Dezenformasyon konusundan bahseden Deniz Güçer, sözlüklerde “bilgi çarpıtma” olarak geçen dezenformasyonun bu çağda fazlaca ön plana çıktığını, olumsuz ve yıkıcı etkileri nedeniyle de tartışılması elzem hale geldiğini vurguladı. Dezenformasyonun baş kaynağı ya da en önemli aracının medya olduğunu kaydeden Güçer, “Radyo ve Televizyon Üst Kurulu olarak biz sorumluluk alanımız olan görsel ve işitsel medyada dezenformasyon konusuna dikkatle ve titizlikle yaklaşıyoruz. Medya mecralarının çeşitlenmesi ve dijitalleşmesiyle birlikte yalanın, üretilmiş haberlerin, dezenformasyonun ve mezenformasyonun hızla yayıldığını görüyoruz. Yalanın yayılma hızının gerçek bilginin dolaşımından katbekat fazla olduğu da bir gerçek. Dezenformasyon artık ülkelerin milli güvenlik meselesi haline geldi. Hatta ve hatta bunu da aşarak küresel bir güvenlik sorununa dönüştü” ifadelerine yer verdi.
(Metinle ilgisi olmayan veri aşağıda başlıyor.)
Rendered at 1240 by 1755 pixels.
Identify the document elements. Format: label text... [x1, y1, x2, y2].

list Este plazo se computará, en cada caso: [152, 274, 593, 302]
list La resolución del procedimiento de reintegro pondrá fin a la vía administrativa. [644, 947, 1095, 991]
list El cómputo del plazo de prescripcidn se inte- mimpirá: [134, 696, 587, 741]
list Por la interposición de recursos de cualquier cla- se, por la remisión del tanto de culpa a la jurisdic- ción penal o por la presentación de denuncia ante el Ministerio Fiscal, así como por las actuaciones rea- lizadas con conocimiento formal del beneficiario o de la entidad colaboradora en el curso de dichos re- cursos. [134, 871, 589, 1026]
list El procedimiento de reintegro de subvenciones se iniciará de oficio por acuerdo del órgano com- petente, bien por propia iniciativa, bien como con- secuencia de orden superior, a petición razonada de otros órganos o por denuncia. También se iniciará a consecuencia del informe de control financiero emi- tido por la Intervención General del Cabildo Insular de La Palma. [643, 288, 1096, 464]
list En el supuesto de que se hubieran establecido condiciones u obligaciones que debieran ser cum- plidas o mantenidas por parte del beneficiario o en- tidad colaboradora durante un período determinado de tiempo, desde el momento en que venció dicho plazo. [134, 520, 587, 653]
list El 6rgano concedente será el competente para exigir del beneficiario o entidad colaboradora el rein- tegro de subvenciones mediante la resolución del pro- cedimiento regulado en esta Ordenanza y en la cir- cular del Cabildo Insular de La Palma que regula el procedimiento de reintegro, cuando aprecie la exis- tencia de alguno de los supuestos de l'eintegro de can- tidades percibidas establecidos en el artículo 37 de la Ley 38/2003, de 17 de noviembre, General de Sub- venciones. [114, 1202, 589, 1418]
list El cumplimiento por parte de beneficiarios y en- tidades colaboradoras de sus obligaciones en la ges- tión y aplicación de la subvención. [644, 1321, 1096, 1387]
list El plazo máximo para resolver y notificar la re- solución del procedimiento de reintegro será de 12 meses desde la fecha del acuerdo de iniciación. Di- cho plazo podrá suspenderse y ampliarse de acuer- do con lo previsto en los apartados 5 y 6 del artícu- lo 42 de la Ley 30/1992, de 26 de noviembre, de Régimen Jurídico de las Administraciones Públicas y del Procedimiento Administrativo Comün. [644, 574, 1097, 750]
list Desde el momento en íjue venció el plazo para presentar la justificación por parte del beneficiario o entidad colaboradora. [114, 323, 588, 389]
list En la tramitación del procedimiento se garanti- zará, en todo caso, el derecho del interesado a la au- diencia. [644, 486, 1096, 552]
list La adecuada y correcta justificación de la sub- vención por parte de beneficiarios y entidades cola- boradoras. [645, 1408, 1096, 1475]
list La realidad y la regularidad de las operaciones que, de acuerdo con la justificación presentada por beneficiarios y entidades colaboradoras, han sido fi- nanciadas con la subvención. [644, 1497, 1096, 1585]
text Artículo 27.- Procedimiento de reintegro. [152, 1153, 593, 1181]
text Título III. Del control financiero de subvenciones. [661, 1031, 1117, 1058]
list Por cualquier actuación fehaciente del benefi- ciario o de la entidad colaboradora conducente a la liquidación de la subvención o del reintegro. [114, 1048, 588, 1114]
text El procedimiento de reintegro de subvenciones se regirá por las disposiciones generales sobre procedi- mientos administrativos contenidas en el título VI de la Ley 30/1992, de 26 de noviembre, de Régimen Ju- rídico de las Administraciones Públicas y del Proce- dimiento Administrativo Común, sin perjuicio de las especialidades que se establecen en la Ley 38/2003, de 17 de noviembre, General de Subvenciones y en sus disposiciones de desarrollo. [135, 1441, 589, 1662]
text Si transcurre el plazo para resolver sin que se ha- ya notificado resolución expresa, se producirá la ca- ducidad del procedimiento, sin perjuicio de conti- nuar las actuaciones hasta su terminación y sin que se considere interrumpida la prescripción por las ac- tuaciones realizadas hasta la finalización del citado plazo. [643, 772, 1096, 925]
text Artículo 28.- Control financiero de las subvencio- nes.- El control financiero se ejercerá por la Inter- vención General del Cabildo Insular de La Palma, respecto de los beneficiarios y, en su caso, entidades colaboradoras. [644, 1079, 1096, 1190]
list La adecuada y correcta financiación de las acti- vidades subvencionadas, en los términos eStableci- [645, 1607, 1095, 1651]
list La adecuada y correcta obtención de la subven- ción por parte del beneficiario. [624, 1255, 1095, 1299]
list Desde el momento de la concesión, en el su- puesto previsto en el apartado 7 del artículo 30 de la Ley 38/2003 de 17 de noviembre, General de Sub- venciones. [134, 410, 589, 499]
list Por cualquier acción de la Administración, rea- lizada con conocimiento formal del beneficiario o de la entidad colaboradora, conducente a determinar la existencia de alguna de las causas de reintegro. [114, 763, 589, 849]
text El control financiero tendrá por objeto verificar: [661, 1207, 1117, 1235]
“Dezenformasyonla uluslararası ortak mücadele edilmesi gerekiyor”
Yalan ve dezenformasyonun her türünü bertaraf etmek için ortak mücadele olması gerektiğinin altını çizen Güçer, şunları söyledi:
“Bunu hiç kimse ya da hiçbir kurum tek başına yapamaz. Dezenformasyonla mücadele; resmi kurumlar, teknoloji şirketleri, sivil toplum örgütleri, bilim insanları, medya kurumları ve gazetecilerin bir araya gelmesiyle ortak bir akılla ancak mümkün olabilir. Uluslararası iş birliğiyle dezenformasyonla ortak mücadele edersek kazanırız.”

“RTÜK olarak medya okuryazarlığını dijital okuryazarlığa çeviriyoruz”
Güçer, kişilerin dijital okuryazarlık seviyelerinin yükseltilmesi için de birlikte çalışılması gerektiğini ifade ederek, “RTÜK olarak medya okuryazarlığını dijital okuryazarlığa çeviriyoruz. Her birimiz sorumlu olduğumuz toplamlara yeni medya okuryazarlığı becerisini kazandırmalıyız” diye konuştu.
Karadeniz Ekonomik İşbirliği Örgütü (KEİ) Daimi Sekreteryası idari yetkilisi Alexei Nistrean ise dezenformasyonun insanlarda nefret yayılması ve şiddete neden olduğuna dikkat çekti. Ülkeler arasında yayılan bilginin milyonlarca insana ulaştığına işaret eden Nistrean, bunun davranışlara yansıdığını söyledi.